- Directions: Which lines of the listing below contain the word "What"? Pull out each of them and copy it in full.

(Chart analysis data)

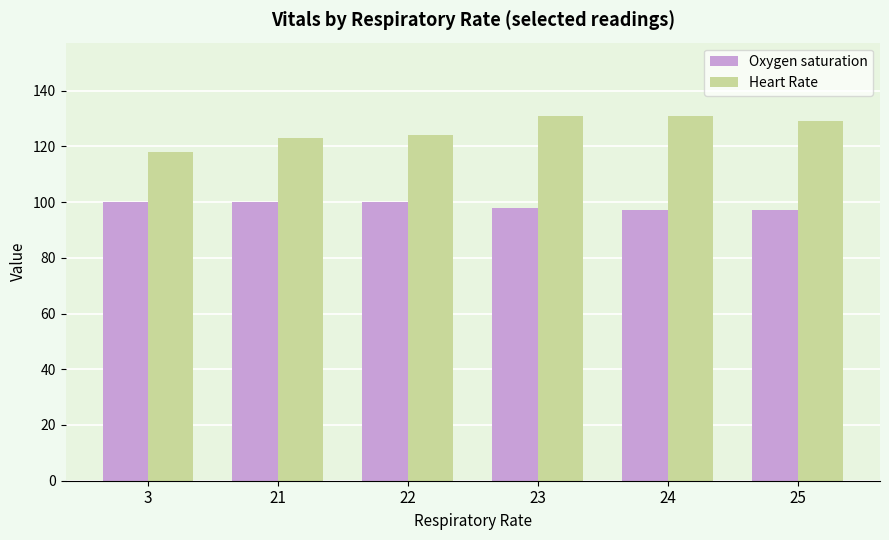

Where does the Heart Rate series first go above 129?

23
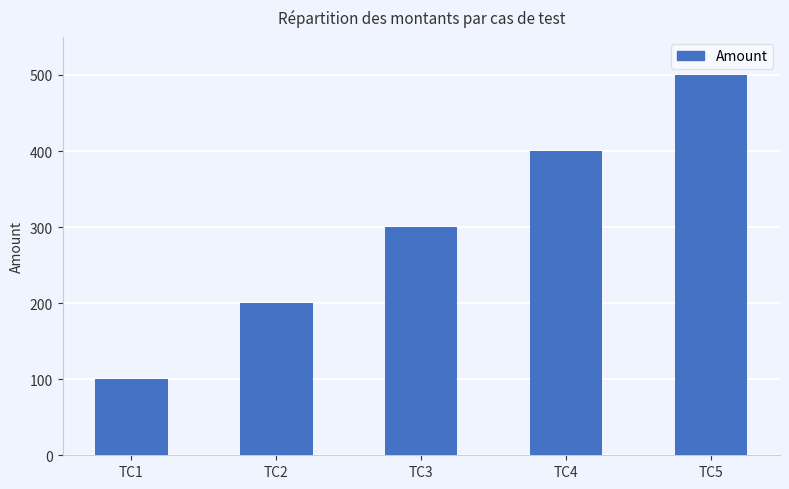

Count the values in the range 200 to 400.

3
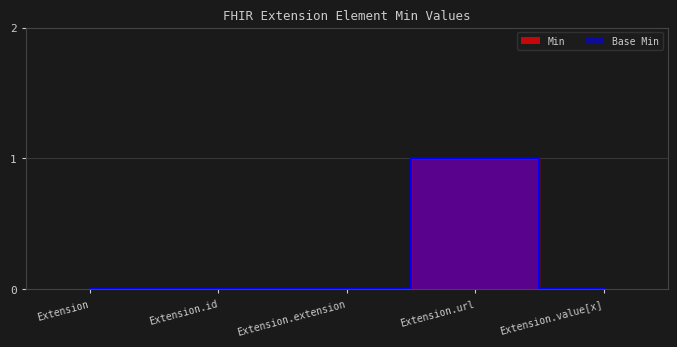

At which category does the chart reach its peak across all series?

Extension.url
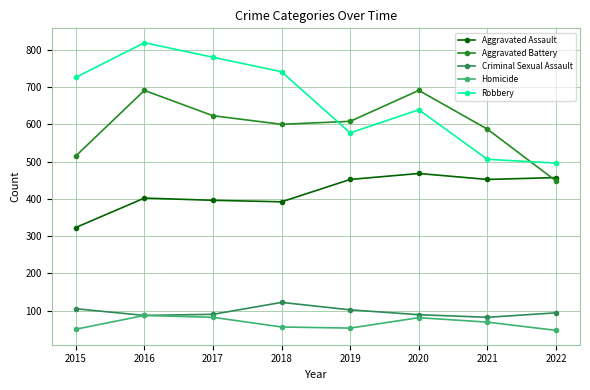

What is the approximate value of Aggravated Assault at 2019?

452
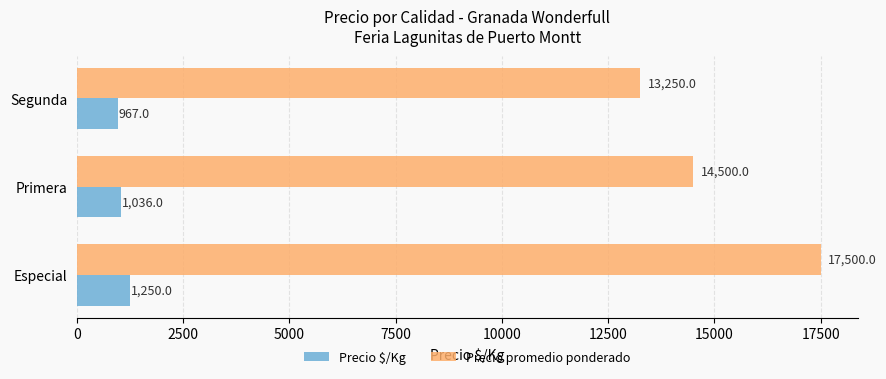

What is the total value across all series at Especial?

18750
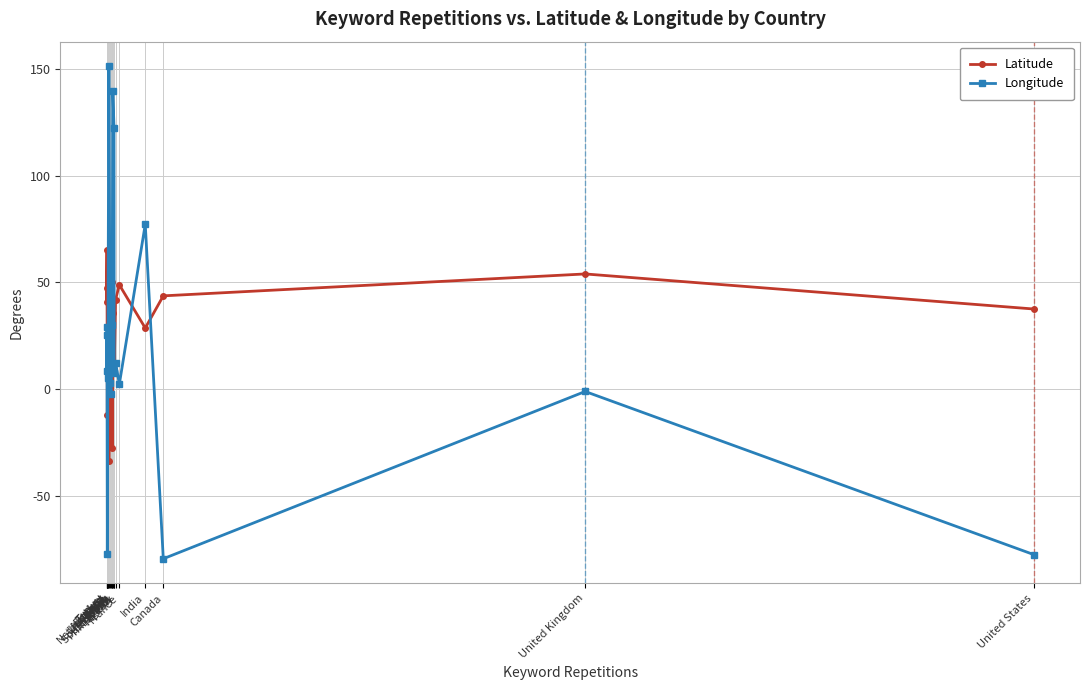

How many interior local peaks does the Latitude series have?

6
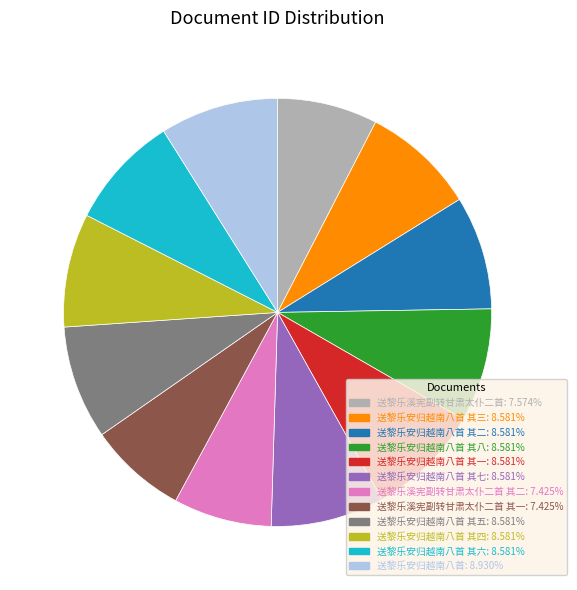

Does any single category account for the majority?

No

...

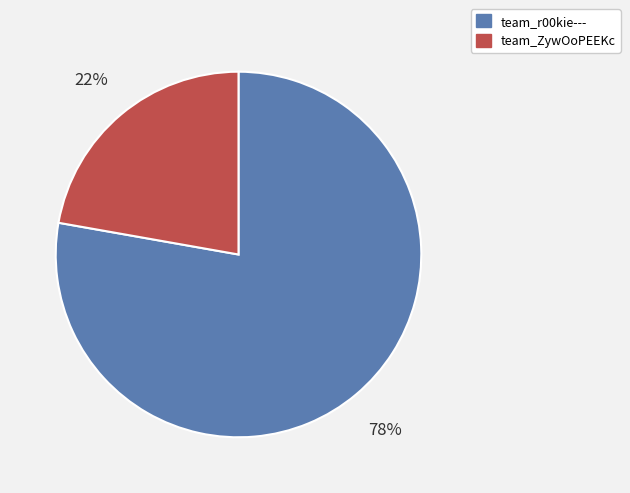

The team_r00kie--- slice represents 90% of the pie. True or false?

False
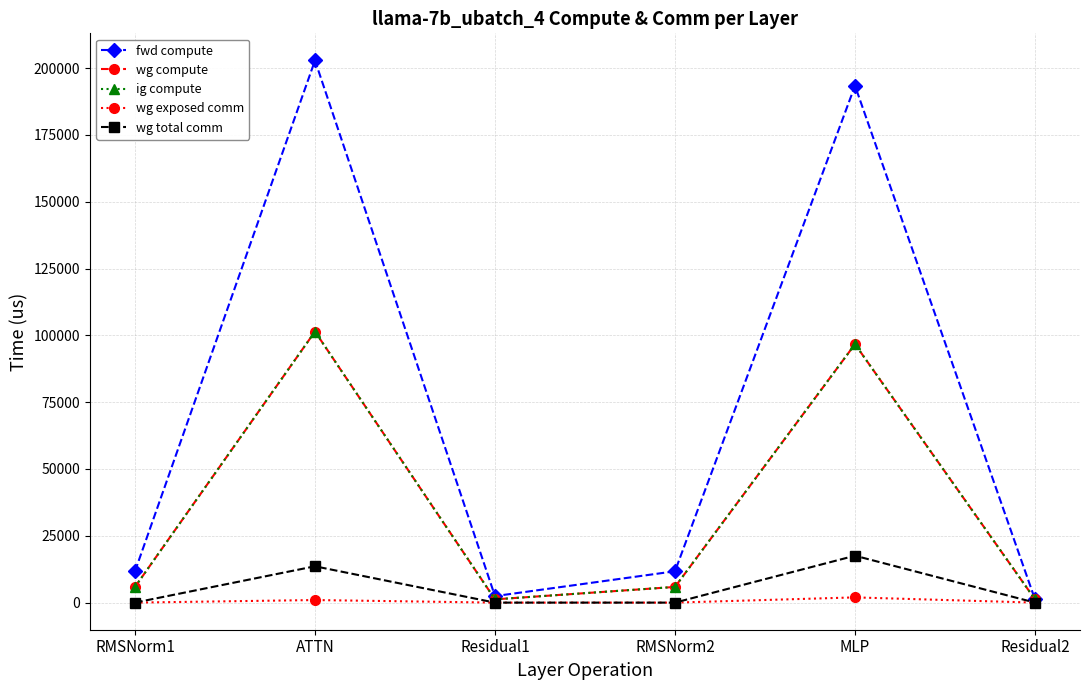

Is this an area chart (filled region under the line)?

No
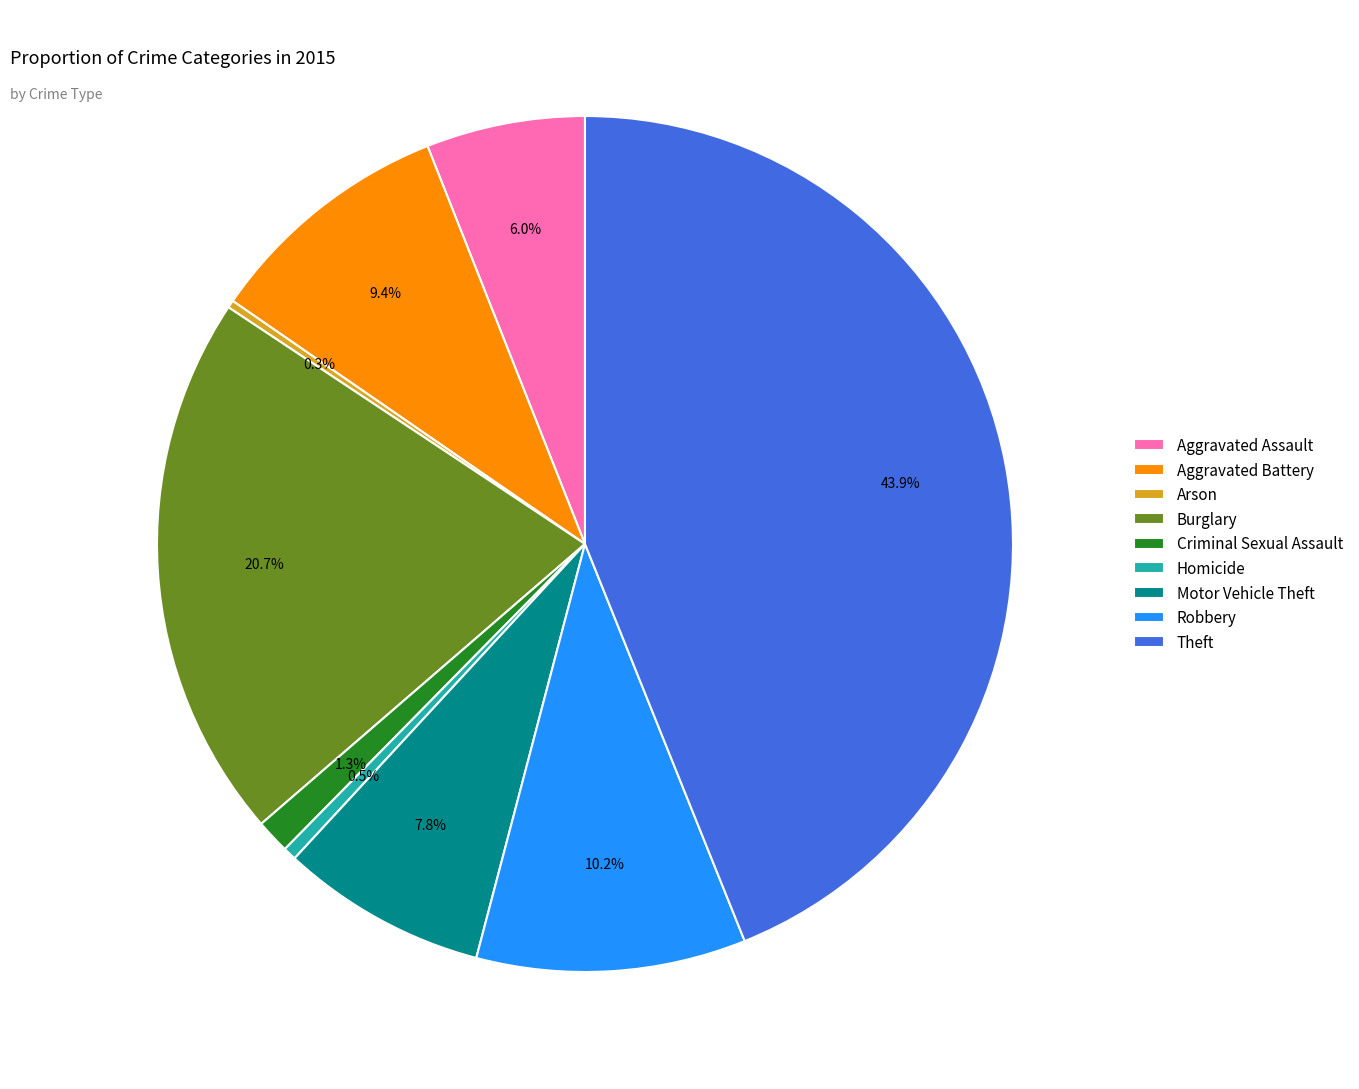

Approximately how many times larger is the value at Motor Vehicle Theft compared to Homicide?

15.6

- Solution:
What is the approximate value of Aggravated Assault at 2019?
What is the total value across all series at Especial?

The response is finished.